---------- Entries supplied

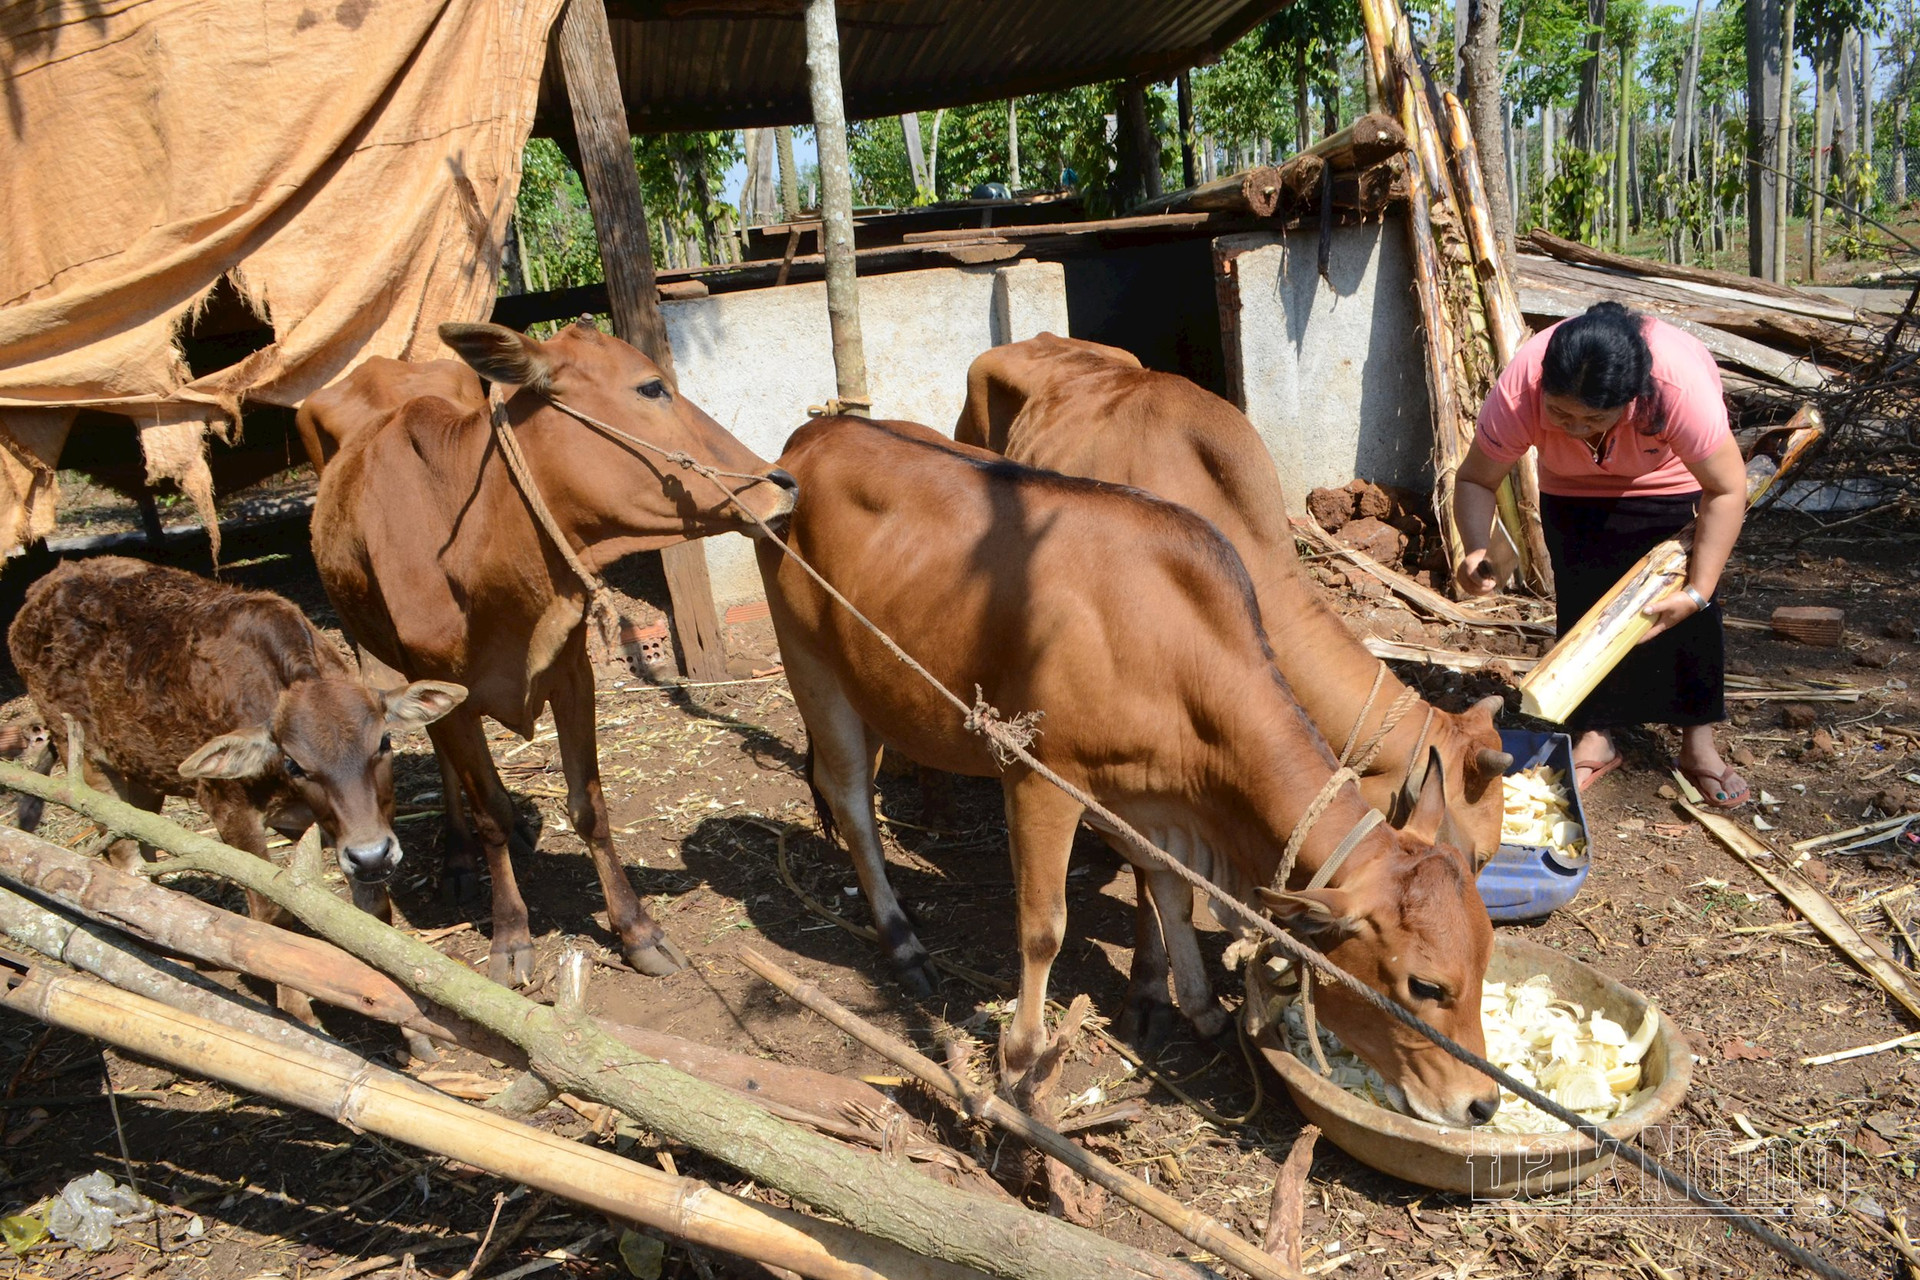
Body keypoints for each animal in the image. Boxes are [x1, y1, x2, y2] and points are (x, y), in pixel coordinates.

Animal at [11, 556, 464, 1013]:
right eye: (294, 763)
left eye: (384, 742)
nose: (371, 856)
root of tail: (43, 586)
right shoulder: (231, 812)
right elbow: (272, 916)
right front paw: (298, 1012)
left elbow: (374, 913)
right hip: (82, 755)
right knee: (125, 856)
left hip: (140, 774)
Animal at [314, 326, 794, 990]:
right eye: (652, 387)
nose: (783, 482)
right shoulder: (450, 692)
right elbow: (488, 810)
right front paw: (511, 936)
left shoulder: (572, 673)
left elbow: (589, 805)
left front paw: (638, 931)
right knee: (448, 767)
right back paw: (458, 858)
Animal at [760, 416, 1497, 1128]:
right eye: (1425, 986)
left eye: (1486, 956)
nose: (1482, 1103)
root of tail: (815, 436)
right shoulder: (1042, 779)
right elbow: (1044, 926)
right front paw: (1021, 1055)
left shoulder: (1147, 799)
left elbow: (1170, 892)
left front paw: (1200, 1008)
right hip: (810, 664)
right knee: (851, 803)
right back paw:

--------------------

*The task*
Only the lines from the one with "right front paw: (1021, 1055)" through the final line above should be repeated, each exactly as written.

*Answer below*
right front paw: (1021, 1055)
left shoulder: (1147, 799)
left elbow: (1170, 892)
left front paw: (1200, 1008)
right hip: (810, 664)
right knee: (851, 803)
right back paw:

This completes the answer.